[Stored items from a collection]

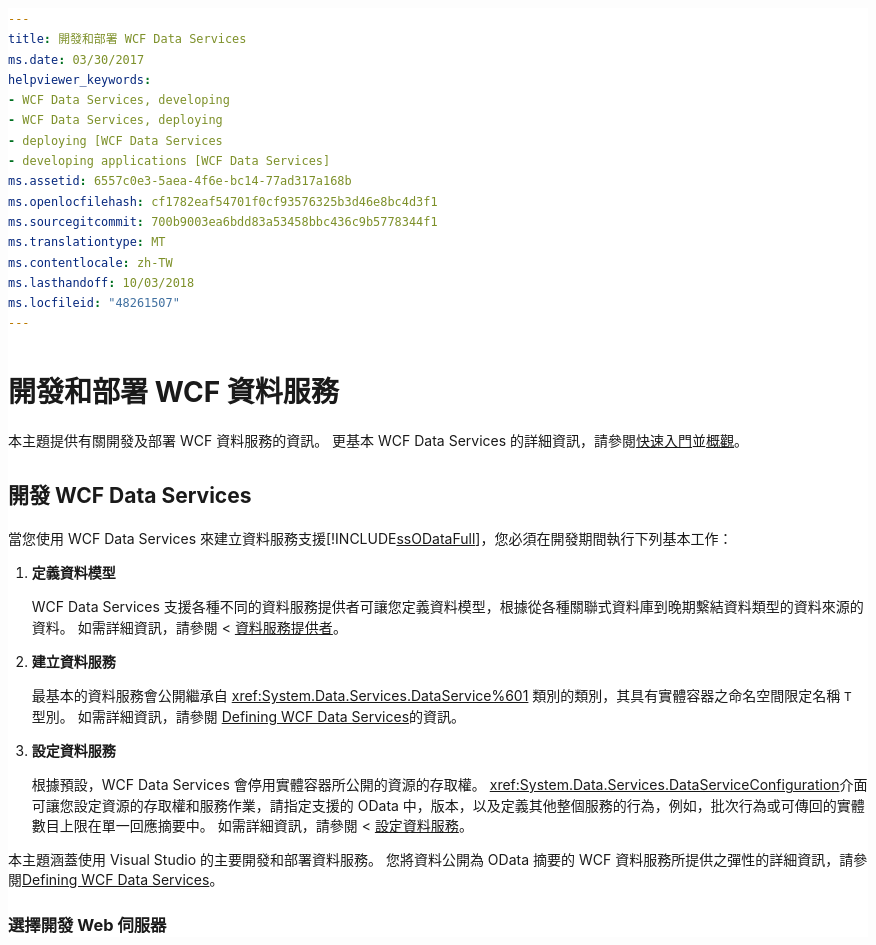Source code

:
 ```yaml
---
title: 開發和部署 WCF Data Services
ms.date: 03/30/2017
helpviewer_keywords:
- WCF Data Services, developing
- WCF Data Services, deploying
- deploying [WCF Data Services
- developing applications [WCF Data Services]
ms.assetid: 6557c0e3-5aea-4f6e-bc14-77ad317a168b
ms.openlocfilehash: cf1782eaf54701f0cf93576325b3d46e8bc4d3f1
ms.sourcegitcommit: 700b9003ea6bdd83a53458bbc436c9b5778344f1
ms.translationtype: MT
ms.contentlocale: zh-TW
ms.lasthandoff: 10/03/2018
ms.locfileid: "48261507"
---
```

# <a name="develop-and-deploy-wcf-data-services"></a>開發和部署 WCF 資料服務

本主題提供有關開發及部署 WCF 資料服務的資訊。 更基本 WCF Data Services 的詳細資訊，請參閱[快速入門](../../../../docs/framework/data/wcf/getting-started-with-wcf-data-services.md)並[概觀](../../../../docs/framework/data/wcf/wcf-data-services-overview.md)。

## <a name="develop-wcf-data-services"></a>開發 WCF Data Services

當您使用 WCF Data Services 來建立資料服務支援[!INCLUDE[ssODataFull](../../../../includes/ssodatafull-md.md)]，您必須在開發期間執行下列基本工作：

1.  **定義資料模型**

     WCF Data Services 支援各種不同的資料服務提供者可讓您定義資料模型，根據從各種關聯式資料庫到晚期繫結資料類型的資料來源的資料。 如需詳細資訊，請參閱 <<c0> [ 資料服務提供者](../../../../docs/framework/data/wcf/data-services-providers-wcf-data-services.md)。

2.  **建立資料服務**

     最基本的資料服務會公開繼承自 <xref:System.Data.Services.DataService%601> 類別的類別，其具有實體容器之命名空間限定名稱 `T` 型別。 如需詳細資訊，請參閱 [Defining WCF Data Services](../../../../docs/framework/data/wcf/defining-wcf-data-services.md)的資訊。

3.  **設定資料服務**

     根據預設，WCF Data Services 會停用實體容器所公開的資源的存取權。 <xref:System.Data.Services.DataServiceConfiguration>介面可讓您設定資源的存取權和服務作業，請指定支援的 OData 中，版本，以及定義其他整個服務的行為，例如，批次行為或可傳回的實體數目上限在單一回應摘要中。 如需詳細資訊，請參閱 <<c0> [ 設定資料服務](../../../../docs/framework/data/wcf/configuring-the-data-service-wcf-data-services.md)。

本主題涵蓋使用 Visual Studio 的主要開發和部署資料服務。 您將資料公開為 OData 摘要的 WCF 資料服務所提供之彈性的詳細資訊，請參閱[Defining WCF Data Services](../../../../docs/framework/data/wcf/defining-wcf-data-services.md)。

### <a name="choose-a-development-web-server"></a>選擇開發 Web 伺服器
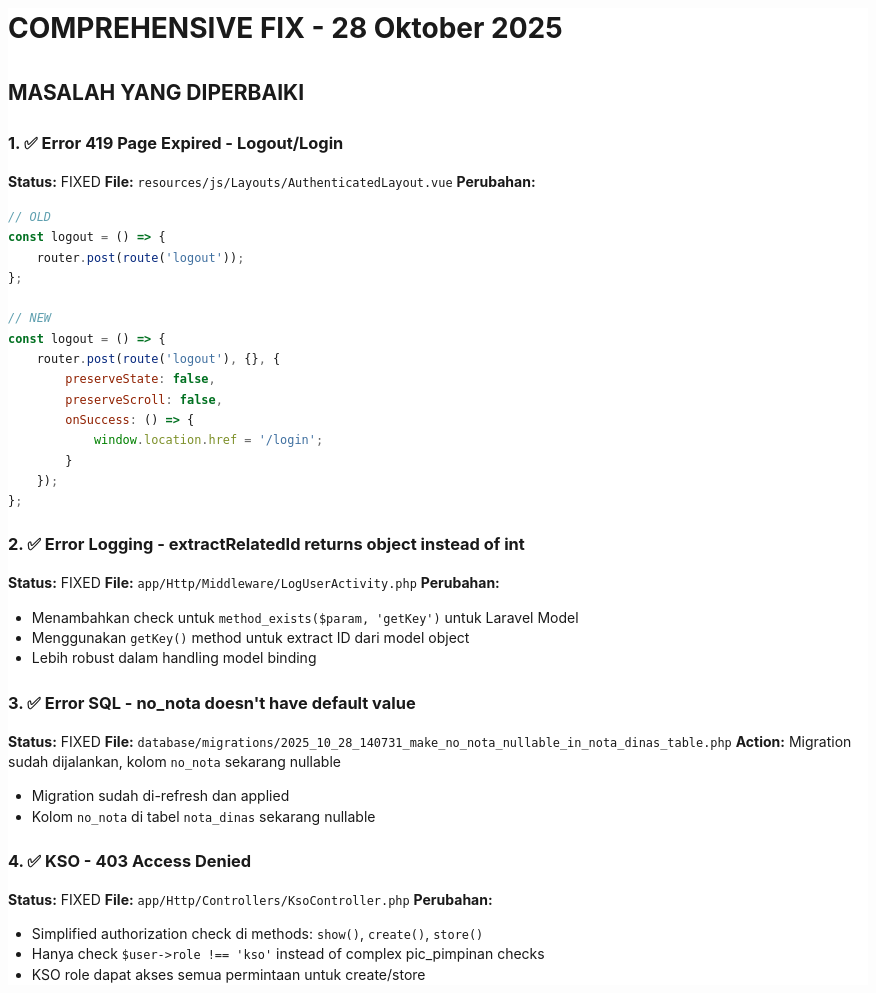 # COMPREHENSIVE FIX - 28 Oktober 2025

## MASALAH YANG DIPERBAIKI

### 1. ✅ Error 419 Page Expired - Logout/Login
**Status:** FIXED
**File:** `resources/js/Layouts/AuthenticatedLayout.vue`
**Perubahan:**
```javascript
// OLD
const logout = () => {
    router.post(route('logout'));
};

// NEW
const logout = () => {
    router.post(route('logout'), {}, {
        preserveState: false,
        preserveScroll: false,
        onSuccess: () => {
            window.location.href = '/login';
        }
    });
};
```

### 2. ✅ Error Logging - extractRelatedId returns object instead of int
**Status:** FIXED
**File:** `app/Http/Middleware/LogUserActivity.php`
**Perubahan:**
- Menambahkan check untuk `method_exists($param, 'getKey')` untuk Laravel Model
- Menggunakan `getKey()` method untuk extract ID dari model object
- Lebih robust dalam handling model binding

### 3. ✅ Error SQL - no_nota doesn't have default value
**Status:** FIXED
**File:** `database/migrations/2025_10_28_140731_make_no_nota_nullable_in_nota_dinas_table.php`
**Action:** Migration sudah dijalankan, kolom `no_nota` sekarang nullable
- Migration sudah di-refresh dan applied
- Kolom `no_nota` di tabel `nota_dinas` sekarang nullable

### 4. ✅ KSO - 403 Access Denied
**Status:** FIXED
**File:** `app/Http/Controllers/KsoController.php`
**Perubahan:**
- Simplified authorization check di methods: `show()`, `create()`, `store()`
- Hanya check `$user->role !== 'kso'` instead of complex pic_pimpinan checks
- KSO role dapat akses semua permintaan untuk create/store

- Task requirements: The answer must be every line from the records above that contains the word "create", copied in full.

- Task answer:
- Simplified authorization check di methods: `show()`, `create()`, `store()`
- KSO role dapat akses semua permintaan untuk create/store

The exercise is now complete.